Could you transcribe exactly the lines below, from the line with "hfov_deg: 19.4" through the line with "focal_mm: 6.3", and nothing else, leaving out the pictures?

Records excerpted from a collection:
- Opening Delimiter -

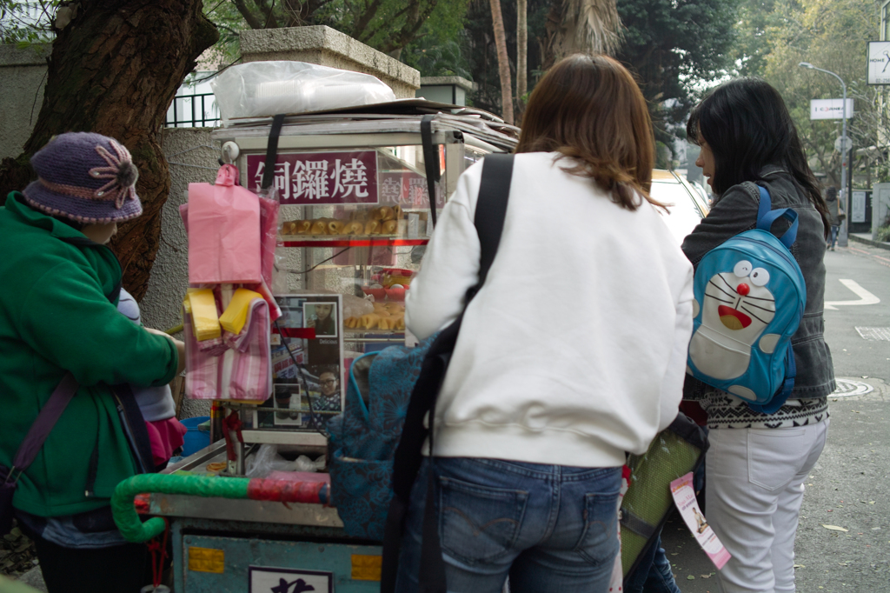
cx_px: 445
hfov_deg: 47.4
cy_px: 296
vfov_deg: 32.6
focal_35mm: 41
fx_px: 1013
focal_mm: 24.2
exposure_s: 1/160
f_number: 2.8
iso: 100
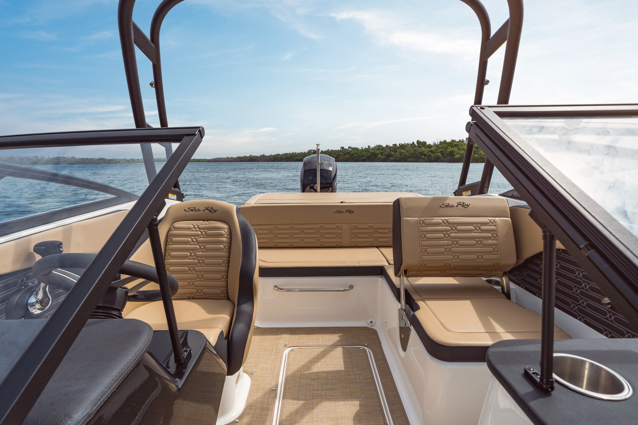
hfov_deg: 93.3
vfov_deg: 70.4
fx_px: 301
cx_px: 319
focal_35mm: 17
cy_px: 212
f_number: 10
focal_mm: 17
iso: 200
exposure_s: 1/500
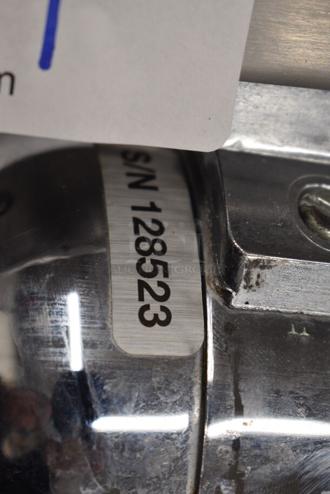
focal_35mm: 82
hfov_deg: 16.6
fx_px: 1133
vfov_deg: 24.6
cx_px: 165
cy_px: 247
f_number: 6.3
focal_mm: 55
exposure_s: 1/60
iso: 400
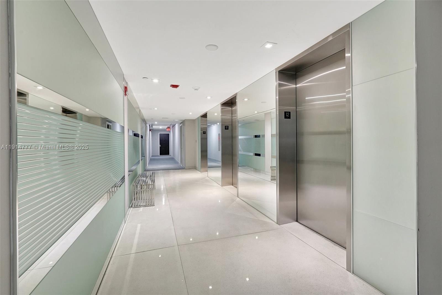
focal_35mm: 16
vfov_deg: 73.8
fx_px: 197
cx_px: 221
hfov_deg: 96.7
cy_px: 148
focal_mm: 16
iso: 640
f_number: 13
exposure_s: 1
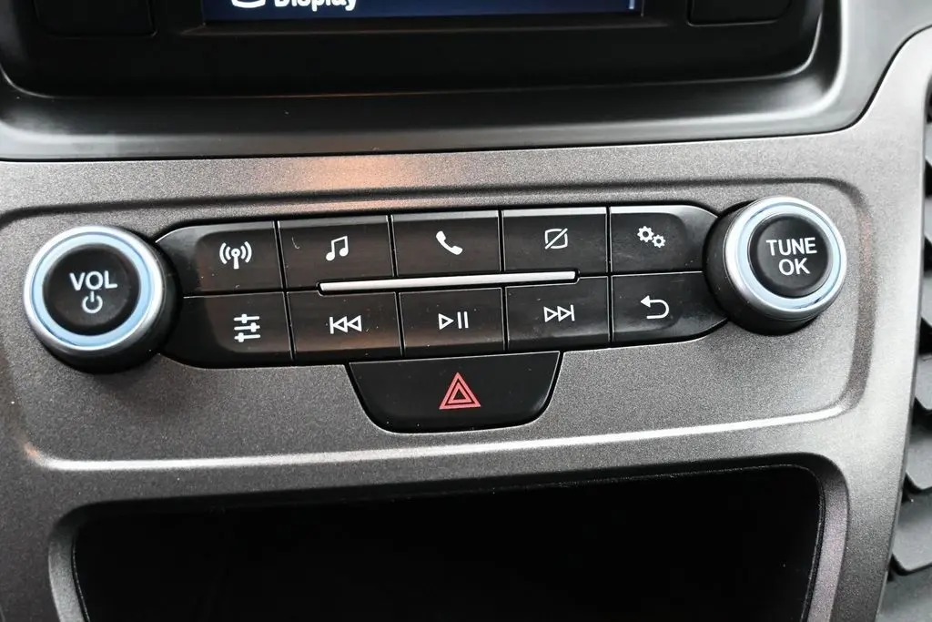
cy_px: 311
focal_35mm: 38
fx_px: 971
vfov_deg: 35.5
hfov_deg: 51.3
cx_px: 466
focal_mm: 25
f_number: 4.2
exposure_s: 1/125
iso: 3200
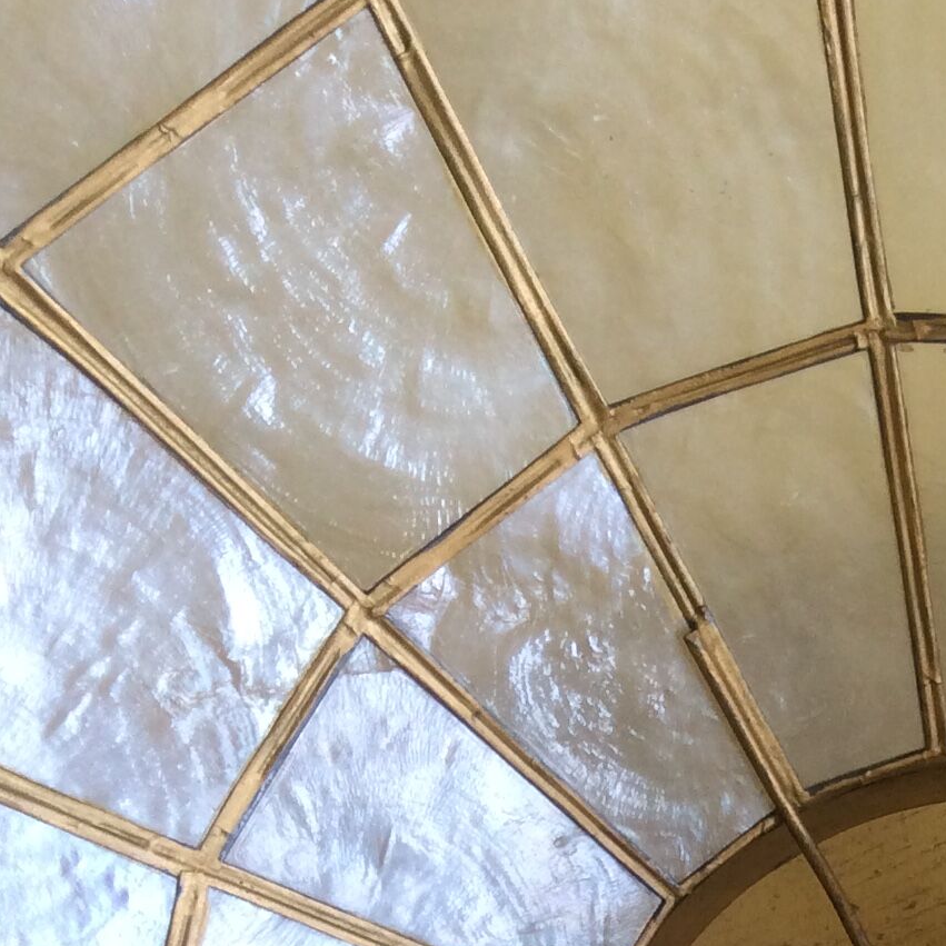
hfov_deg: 19.4
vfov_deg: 18.9
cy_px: 1171
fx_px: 2659
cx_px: 1003
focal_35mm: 86
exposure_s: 1/50
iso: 50
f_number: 2.4
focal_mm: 3.3
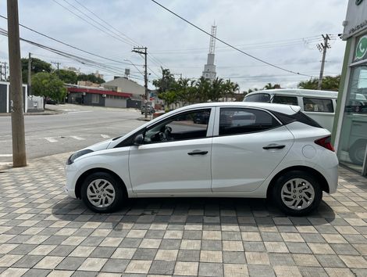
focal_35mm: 24
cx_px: 184
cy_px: 138
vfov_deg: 56.9
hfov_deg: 71.5
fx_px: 255
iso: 80
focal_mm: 6.86
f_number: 1.78
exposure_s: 1/7042
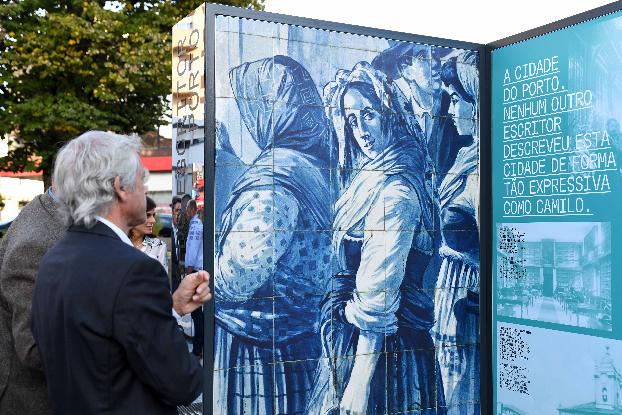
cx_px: 311
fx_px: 726
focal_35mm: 42
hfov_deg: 46.4
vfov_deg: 31.9
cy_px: 208
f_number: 4.5
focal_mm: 42
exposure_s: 1/400
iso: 640
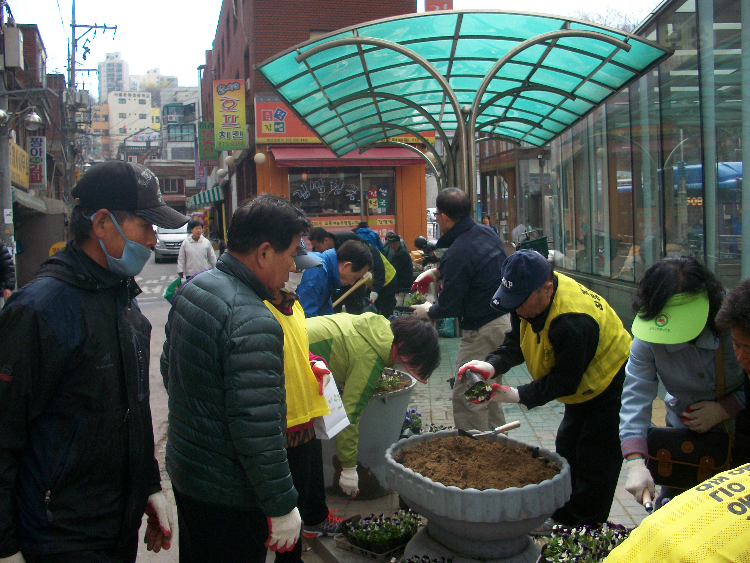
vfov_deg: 40.7
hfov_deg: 52.6
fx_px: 758
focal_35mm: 35
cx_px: 375
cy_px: 282
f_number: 3.1
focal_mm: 6.3
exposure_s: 1/400
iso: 80
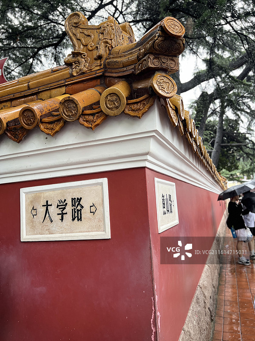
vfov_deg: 67.3
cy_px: 170
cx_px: 128
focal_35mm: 26
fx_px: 255
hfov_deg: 53.1
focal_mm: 5.7
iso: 80
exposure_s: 1/121
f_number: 1.5
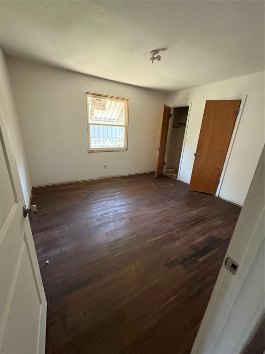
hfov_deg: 85.7
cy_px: 177
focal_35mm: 14
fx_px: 143
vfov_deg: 102.1
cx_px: 132
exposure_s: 1/60
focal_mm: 2.22
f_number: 2.2
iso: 800
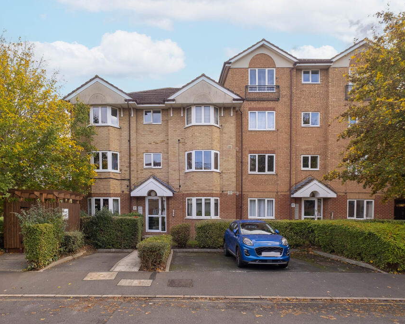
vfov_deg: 77.0
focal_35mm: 17
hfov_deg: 89.1
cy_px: 162
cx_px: 174
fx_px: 204
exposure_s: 1/160
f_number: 7.1
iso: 320
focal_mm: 10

- Closing Delimiter -

**The completed task**:
hfov_deg: 19.4
vfov_deg: 18.9
cy_px: 1171
fx_px: 2659
cx_px: 1003
focal_35mm: 86
exposure_s: 1/50
iso: 50
f_number: 2.4
focal_mm: 3.3
focal_35mm: 24
cx_px: 184
cy_px: 138
vfov_deg: 56.9
hfov_deg: 71.5
fx_px: 255
iso: 80
focal_mm: 6.86
f_number: 1.78
exposure_s: 1/7042
cx_px: 311
fx_px: 726
focal_35mm: 42
hfov_deg: 46.4
vfov_deg: 31.9
cy_px: 208
f_number: 4.5
focal_mm: 42
exposure_s: 1/400
iso: 640
vfov_deg: 40.7
hfov_deg: 52.6
fx_px: 758
focal_35mm: 35
cx_px: 375
cy_px: 282
f_number: 3.1
focal_mm: 6.3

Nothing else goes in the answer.